Monks were in agreement when it came to daily routines, deeming them a practical strategy for fighting distraction. They believed variation in scheduled activities beneficially conditioned them. Routine prevented boredom from creeping in, as the hermit Alexandra had remarked. A seventh-century tradition likely from a women’s monastery in Gaul suggested even the Virgin Mary adhered to a monastic schedule when residing in Solomon’s Temple. Her schedule consisted “of regular intervals of prayer, work, and study” leading to a transformation in her thinking which resulted in nothing other than—the Incarnation.

When it came to labor, monastic schedules implicitly took a position on the ethics and benefits. Some valued the monks locked in the agrarian cycle’s service to communities, whilst others were skeptical. Ferreolus of Uzès believed each monk had their assigned task and was part of a system designed to aid their concentration and “reorient the mind itself.” At his monastery in southern France, he was aware that monks would no doubt complain about their tasks, going further and predicting his aristocratic recruits would miss their former follies so much so that they may take the monastery dog hunting!

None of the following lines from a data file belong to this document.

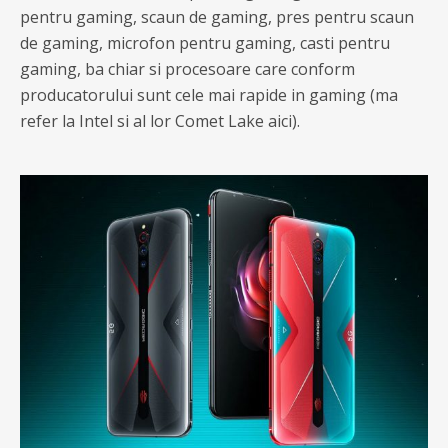
pentru gaming, scaun de gaming, pres pentru scaun
de gaming, microfon pentru gaming, casti pentru
gaming, ba chiar si procesoare care conform
producatorului sunt cele mai rapide in gaming (ma
refer la Intel si al lor Comet Lake aici).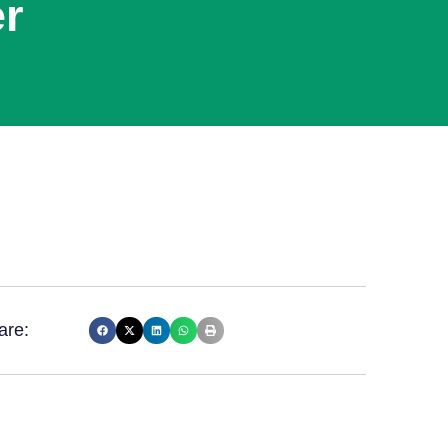
er
are: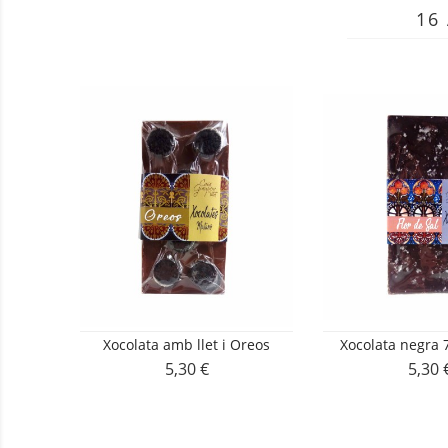
16
Xocolata amb llet i Oreos
Xocolata negra 7
5,30 €
5,30 
Preu
Preu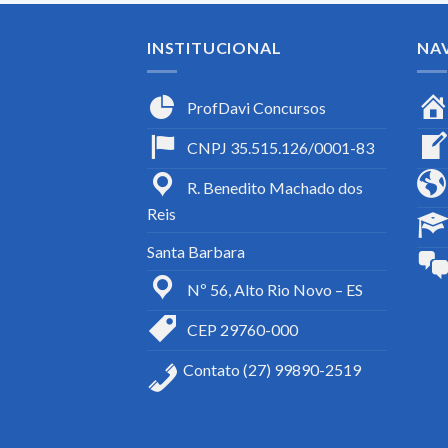
INSTITUCIONAL
NA
ProfDavi Concursos
CNPJ 35.515.126/0001-83
R. Benedito Machado dos
Reis
Santa Barbara
Nº 56, Alto Rio Novo – ES
CEP 29760-000
Contato (27) 99890-2519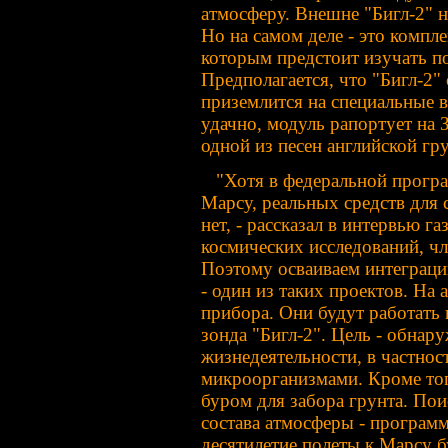
атмосферу. Внешне "Бигл-2" 
Но на самом деле - это комп
которым предстоит изучать по
Предполагается, что "Бигл-2"
приземлится на специальные 
удачно, модуль рапортует на
одной из песен английской г
"Хотя в федеральной програм
Марсу, реальных средств для
нет, - рассказал в интервью г
космических исследований, ч
Поэтому осваиваем интеграци
- один из таких проектов. На
прибора. Они будут работать 
зонда "Бигл-2". Цель - обнар
жизнедеятельности, в частнос
микроорганизмами. Кроме тог
буром для забора грунта. Пои
состава атмосферы - програм
десятилетие полеты к Марсу б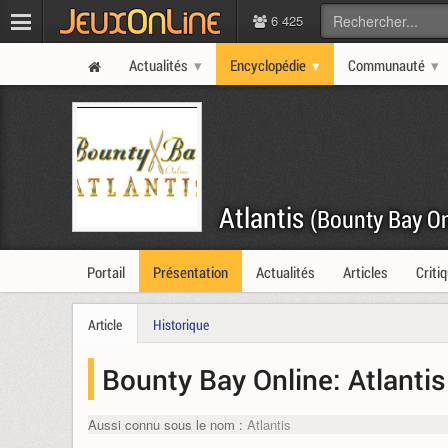
6 425
Actualités
Encyclopédie
Communauté
Atlantis
(Bounty Bay On
Portail
Présentation
Actualités
Articles
Criti
Article
Historique
Bounty Bay Online: Atlantis
Aussi connu sous le nom :
Atlantis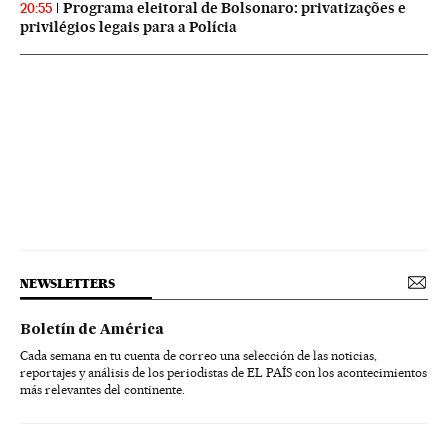
Programa eleitoral de Bolsonaro: privatizações e
20:55
privilégios legais para a Polícia
NEWSLETTERS
Boletín de América
Cada semana en tu cuenta de correo una selección de las noticias,
reportajes y análisis de los periodistas de EL PAÍS con los acontecimientos
más relevantes del continente.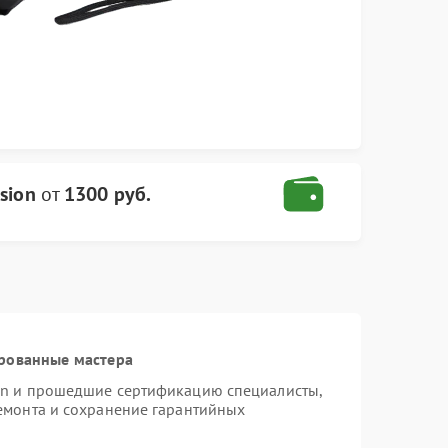
sion
от
1300 руб.
рованные мастера
ion и прошедшие сертификацию специалисты,
ремонта и сохранение гарантийных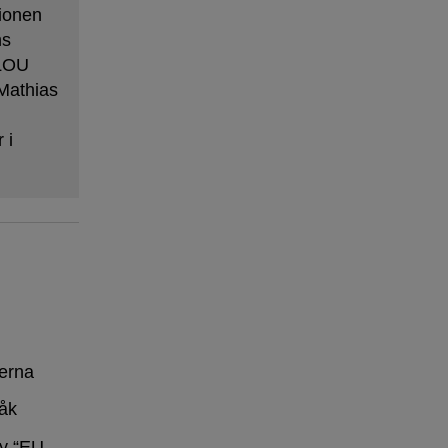
ionen
ns
 LOU
Mathias
 i
erna
råk
y “EU-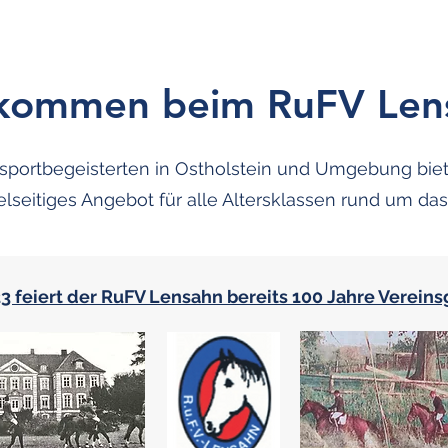
lkommen beim RuFV Len
itsportbegeisterten in Ostholstein und Umgebung bie
elseitiges Angebot für alle Altersklassen rund um da
3 feiert der RuFV Lensahn bereits 100 Jahre Verein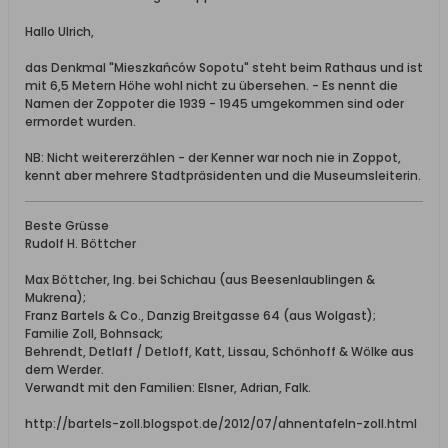
Hallo Ulrich,
das Denkmal "Mieszkańców Sopotu" steht beim Rathaus und ist
mit 6,5 Metern Höhe wohl nicht zu übersehen. - Es nennt die
Namen der Zoppoter die 1939 - 1945 umgekommen sind oder
ermordet wurden.
NB: Nicht weitererzählen - der Kenner war noch nie in Zoppot,
kennt aber mehrere Stadtpräsidenten und die Museumsleiterin.
Beste Grüsse
Rudolf H. Böttcher
Max Böttcher, Ing. bei Schichau (aus Beesenlaublingen &
Mukrena);
Franz Bartels & Co., Danzig Breitgasse 64 (aus Wolgast);
Familie Zoll, Bohnsack;
Behrendt, Detlaff / Detloff, Katt, Lissau, Schönhoff & Wölke aus
dem Werder.
Verwandt mit den Familien: Elsner, Adrian, Falk.
http://bartels-zoll.blogspot.de/2012/07/ahnentafeln-zoll.html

Reading and liturgies were integral to schedules, with stories about feats of liturgical concentration shared far and wide. Kreiner tells us of Palladius of Galatia, famous for his seminal work Historia Lausiaca, who spoke of the Cappadocian monk Elpidius who was stung by a scorpion during a night service yet remained unfazed and barely moved. Cognitive transparency was widely advocated. Like actions, thoughts were seen as consequential.